(Collected data)
......

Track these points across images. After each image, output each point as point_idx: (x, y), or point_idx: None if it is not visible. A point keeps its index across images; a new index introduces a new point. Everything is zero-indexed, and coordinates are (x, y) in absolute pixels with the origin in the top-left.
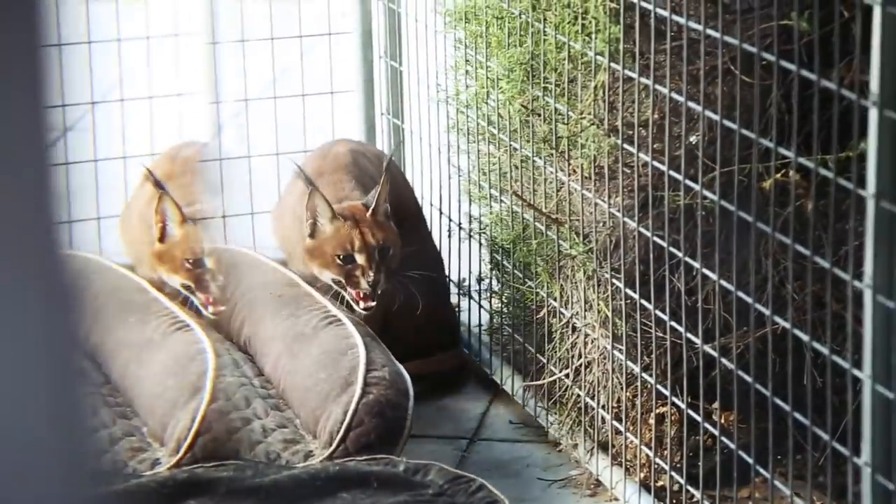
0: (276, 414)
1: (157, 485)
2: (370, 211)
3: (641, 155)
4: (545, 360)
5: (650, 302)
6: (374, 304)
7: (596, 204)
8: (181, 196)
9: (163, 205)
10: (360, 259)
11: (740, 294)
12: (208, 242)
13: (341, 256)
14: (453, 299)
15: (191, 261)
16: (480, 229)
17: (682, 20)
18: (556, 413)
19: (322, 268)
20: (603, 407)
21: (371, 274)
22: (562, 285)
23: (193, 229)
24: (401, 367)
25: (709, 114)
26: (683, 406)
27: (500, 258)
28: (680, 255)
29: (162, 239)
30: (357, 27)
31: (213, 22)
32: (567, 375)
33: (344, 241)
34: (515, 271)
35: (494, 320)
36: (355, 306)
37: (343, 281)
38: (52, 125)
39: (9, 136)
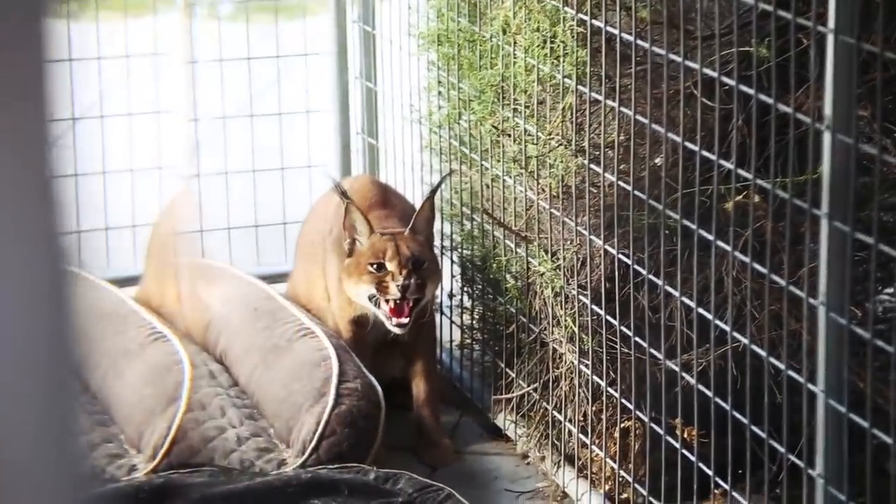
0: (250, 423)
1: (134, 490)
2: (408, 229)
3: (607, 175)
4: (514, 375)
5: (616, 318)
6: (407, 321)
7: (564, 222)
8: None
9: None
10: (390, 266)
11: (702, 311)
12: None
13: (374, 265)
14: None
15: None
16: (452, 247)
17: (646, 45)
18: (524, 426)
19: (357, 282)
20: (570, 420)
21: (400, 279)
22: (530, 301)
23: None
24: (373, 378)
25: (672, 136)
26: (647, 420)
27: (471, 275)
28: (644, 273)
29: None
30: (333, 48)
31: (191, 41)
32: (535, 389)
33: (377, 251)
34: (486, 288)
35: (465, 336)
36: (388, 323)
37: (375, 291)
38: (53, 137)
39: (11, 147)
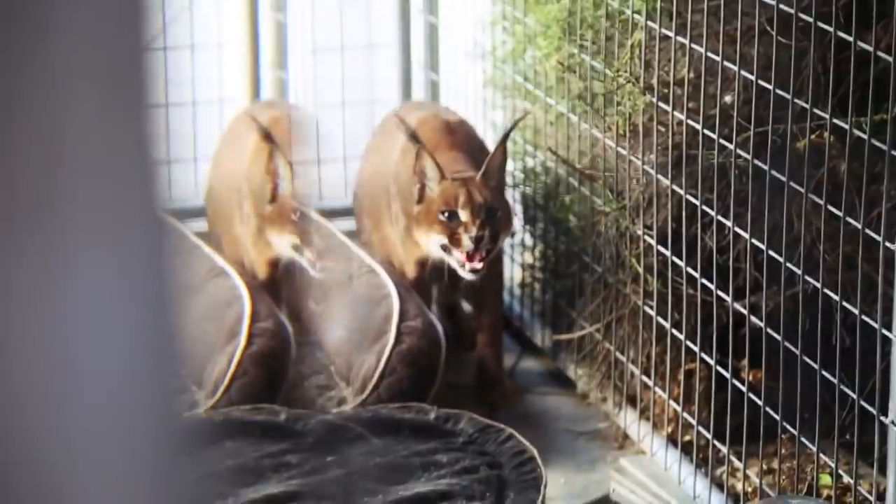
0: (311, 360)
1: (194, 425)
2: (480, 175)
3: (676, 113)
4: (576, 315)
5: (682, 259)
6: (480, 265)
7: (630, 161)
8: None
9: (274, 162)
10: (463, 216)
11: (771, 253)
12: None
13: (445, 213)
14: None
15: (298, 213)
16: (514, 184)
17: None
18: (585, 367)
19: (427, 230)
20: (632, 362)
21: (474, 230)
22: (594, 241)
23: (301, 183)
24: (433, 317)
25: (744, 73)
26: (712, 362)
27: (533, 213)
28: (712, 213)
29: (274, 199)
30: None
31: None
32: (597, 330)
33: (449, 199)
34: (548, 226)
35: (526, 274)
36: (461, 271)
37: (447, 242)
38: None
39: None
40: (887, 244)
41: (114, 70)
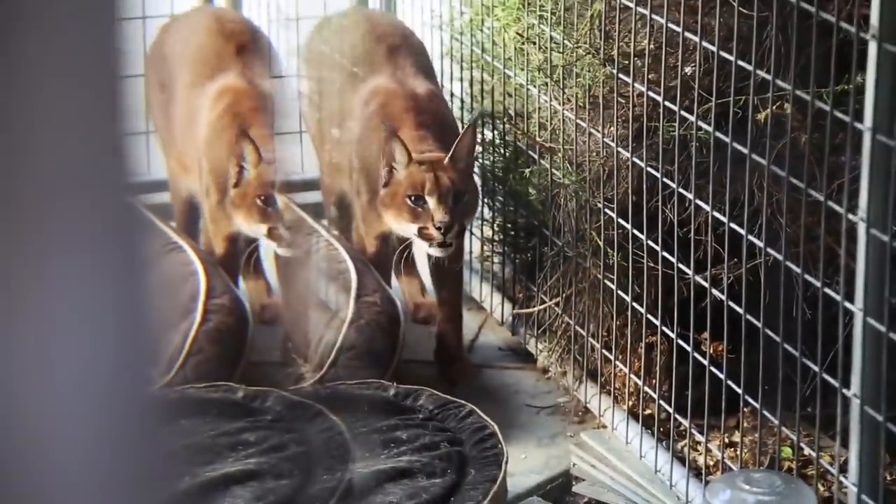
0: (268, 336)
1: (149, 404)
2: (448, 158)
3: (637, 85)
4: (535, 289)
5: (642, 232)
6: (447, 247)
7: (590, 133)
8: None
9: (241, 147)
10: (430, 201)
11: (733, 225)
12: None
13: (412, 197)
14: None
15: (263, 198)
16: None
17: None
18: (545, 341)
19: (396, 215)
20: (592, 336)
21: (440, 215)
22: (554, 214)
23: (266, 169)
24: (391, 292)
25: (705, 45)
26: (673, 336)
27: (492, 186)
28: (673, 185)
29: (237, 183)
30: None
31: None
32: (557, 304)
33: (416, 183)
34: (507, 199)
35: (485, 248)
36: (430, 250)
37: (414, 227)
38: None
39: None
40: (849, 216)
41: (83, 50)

......

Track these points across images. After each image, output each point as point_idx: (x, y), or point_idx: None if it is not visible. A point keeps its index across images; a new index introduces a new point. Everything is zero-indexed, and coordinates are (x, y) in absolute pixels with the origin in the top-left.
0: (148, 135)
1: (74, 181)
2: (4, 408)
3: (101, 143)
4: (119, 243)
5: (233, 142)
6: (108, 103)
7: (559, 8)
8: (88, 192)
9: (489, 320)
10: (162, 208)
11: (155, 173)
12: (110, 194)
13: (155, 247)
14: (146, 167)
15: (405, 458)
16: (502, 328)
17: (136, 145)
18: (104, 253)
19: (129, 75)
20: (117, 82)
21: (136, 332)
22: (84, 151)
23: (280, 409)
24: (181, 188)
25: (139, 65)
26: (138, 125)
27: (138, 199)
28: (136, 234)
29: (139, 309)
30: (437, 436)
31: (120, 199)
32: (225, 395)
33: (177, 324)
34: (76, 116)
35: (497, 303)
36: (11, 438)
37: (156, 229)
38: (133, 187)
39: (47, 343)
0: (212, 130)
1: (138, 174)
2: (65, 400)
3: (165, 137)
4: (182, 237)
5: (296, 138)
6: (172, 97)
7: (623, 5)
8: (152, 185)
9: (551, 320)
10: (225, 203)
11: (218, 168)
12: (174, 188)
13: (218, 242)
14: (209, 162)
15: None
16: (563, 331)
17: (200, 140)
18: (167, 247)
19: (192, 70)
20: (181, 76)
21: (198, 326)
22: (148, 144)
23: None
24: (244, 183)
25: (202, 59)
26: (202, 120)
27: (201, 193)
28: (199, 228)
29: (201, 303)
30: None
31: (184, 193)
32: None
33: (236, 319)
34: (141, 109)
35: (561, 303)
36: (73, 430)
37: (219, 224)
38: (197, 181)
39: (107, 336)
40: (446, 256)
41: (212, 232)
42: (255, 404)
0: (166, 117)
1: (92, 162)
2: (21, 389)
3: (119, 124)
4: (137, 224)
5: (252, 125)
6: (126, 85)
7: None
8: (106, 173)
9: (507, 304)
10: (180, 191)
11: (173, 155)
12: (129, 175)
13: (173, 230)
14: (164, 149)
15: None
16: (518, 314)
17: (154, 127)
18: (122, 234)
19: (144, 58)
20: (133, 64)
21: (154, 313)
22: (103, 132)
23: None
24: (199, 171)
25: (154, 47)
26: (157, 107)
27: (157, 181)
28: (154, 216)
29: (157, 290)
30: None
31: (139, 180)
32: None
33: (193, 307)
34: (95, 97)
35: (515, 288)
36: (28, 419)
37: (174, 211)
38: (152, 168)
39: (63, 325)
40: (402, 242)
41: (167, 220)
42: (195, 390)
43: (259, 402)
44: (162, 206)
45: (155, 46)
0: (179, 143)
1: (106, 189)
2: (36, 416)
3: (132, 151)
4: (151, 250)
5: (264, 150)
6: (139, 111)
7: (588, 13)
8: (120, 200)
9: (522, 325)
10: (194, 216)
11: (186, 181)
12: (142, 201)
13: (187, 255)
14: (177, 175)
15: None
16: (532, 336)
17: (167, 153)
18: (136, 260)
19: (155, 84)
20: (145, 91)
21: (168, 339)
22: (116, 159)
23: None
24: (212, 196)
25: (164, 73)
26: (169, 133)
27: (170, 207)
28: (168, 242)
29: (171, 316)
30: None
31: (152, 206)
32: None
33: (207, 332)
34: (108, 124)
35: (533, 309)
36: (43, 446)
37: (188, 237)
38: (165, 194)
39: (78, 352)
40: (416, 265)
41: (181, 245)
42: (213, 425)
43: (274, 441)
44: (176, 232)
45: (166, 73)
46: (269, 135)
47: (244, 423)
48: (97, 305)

......

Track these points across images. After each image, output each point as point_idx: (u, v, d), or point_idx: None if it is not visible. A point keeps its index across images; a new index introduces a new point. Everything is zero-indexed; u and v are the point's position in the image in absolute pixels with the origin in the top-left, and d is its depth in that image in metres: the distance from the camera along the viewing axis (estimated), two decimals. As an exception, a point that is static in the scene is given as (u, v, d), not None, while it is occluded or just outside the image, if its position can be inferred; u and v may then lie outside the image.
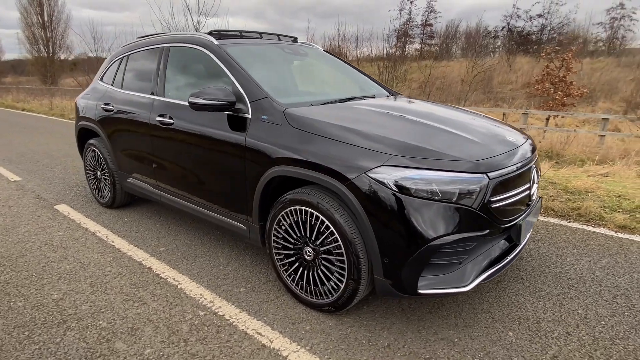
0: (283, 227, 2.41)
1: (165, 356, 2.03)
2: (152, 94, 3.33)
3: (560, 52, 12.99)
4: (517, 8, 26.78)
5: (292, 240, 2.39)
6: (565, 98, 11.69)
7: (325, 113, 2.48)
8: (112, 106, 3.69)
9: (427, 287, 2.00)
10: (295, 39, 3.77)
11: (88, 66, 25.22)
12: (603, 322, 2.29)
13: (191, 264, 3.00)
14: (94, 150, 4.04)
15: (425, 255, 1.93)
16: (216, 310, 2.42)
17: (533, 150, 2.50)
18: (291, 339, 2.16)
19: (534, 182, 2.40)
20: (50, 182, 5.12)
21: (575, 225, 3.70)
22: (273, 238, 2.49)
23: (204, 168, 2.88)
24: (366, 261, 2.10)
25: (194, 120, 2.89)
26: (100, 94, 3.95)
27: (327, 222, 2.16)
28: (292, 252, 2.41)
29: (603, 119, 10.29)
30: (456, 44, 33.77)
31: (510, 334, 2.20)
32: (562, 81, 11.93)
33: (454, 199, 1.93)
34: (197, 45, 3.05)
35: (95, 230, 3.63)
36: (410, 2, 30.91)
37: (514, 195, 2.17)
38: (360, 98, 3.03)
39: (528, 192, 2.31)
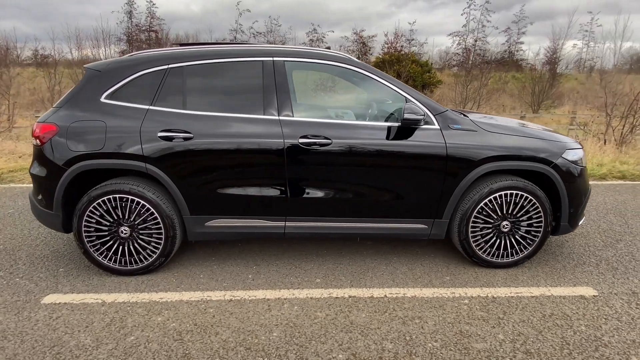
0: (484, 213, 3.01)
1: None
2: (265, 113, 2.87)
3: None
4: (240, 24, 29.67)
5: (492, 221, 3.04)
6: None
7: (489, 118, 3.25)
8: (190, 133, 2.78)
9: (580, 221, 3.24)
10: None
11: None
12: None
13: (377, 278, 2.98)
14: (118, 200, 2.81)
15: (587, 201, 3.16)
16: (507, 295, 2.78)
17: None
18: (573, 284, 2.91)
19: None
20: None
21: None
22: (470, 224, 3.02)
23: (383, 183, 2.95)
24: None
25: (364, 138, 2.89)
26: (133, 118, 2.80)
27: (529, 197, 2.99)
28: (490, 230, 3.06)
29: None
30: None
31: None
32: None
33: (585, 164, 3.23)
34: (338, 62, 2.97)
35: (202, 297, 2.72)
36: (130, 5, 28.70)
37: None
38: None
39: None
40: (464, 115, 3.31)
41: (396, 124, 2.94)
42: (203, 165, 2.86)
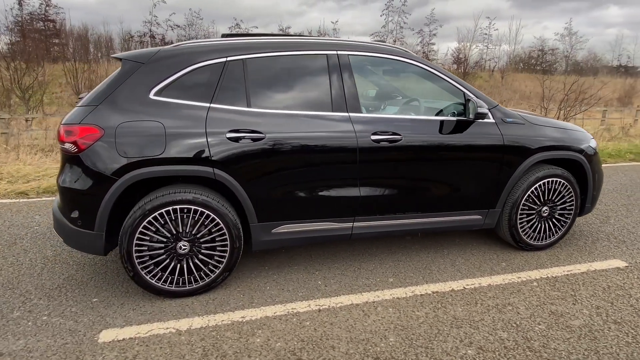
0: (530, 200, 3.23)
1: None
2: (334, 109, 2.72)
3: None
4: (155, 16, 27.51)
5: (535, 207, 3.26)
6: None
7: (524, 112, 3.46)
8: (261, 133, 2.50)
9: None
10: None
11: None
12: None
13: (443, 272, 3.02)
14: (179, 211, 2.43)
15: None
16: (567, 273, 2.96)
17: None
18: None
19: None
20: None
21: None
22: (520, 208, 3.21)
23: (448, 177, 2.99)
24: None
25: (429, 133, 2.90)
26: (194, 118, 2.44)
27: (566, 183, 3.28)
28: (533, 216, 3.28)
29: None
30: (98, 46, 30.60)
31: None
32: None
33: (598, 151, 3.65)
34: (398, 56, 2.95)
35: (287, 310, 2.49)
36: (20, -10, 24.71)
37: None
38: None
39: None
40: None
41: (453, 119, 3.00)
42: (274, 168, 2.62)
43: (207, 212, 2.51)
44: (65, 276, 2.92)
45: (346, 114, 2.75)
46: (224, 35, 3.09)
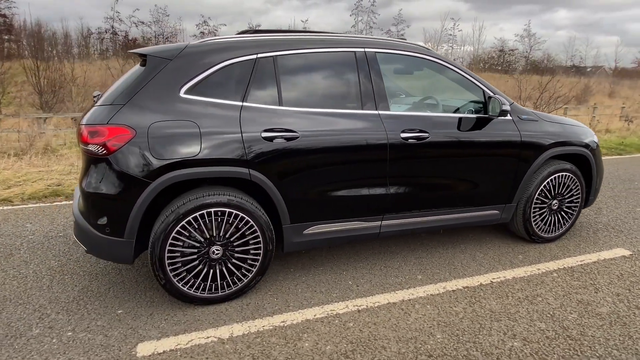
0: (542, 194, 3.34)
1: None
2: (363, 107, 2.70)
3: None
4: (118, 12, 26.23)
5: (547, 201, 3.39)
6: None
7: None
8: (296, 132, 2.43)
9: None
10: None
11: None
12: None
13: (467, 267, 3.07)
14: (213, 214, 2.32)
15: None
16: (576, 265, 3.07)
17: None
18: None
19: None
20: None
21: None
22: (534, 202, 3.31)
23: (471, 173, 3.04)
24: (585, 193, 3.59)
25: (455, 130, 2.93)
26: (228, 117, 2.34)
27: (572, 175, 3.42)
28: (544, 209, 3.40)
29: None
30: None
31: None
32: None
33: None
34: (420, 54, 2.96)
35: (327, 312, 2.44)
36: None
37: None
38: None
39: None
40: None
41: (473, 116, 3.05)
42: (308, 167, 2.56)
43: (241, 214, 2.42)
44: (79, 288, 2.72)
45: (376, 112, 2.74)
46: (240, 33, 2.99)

......

### What is expected
Using the records above, restate word for word the lines from the one with "10: (295, 39, 3.77)" through the one with "31: (510, 334, 2.20)", both included.

### Response
10: (295, 39, 3.77)
11: (88, 66, 25.22)
12: (603, 322, 2.29)
13: (191, 264, 3.00)
14: (94, 150, 4.04)
15: (425, 255, 1.93)
16: (216, 310, 2.42)
17: (533, 150, 2.50)
18: (291, 339, 2.16)
19: (534, 182, 2.40)
20: (50, 182, 5.12)
21: (575, 225, 3.70)
22: (273, 238, 2.49)
23: (204, 168, 2.88)
24: (366, 261, 2.10)
25: (194, 120, 2.89)
26: (100, 94, 3.95)
27: (327, 222, 2.16)
28: (292, 252, 2.41)
29: (603, 119, 10.29)
30: (456, 44, 33.77)
31: (510, 334, 2.20)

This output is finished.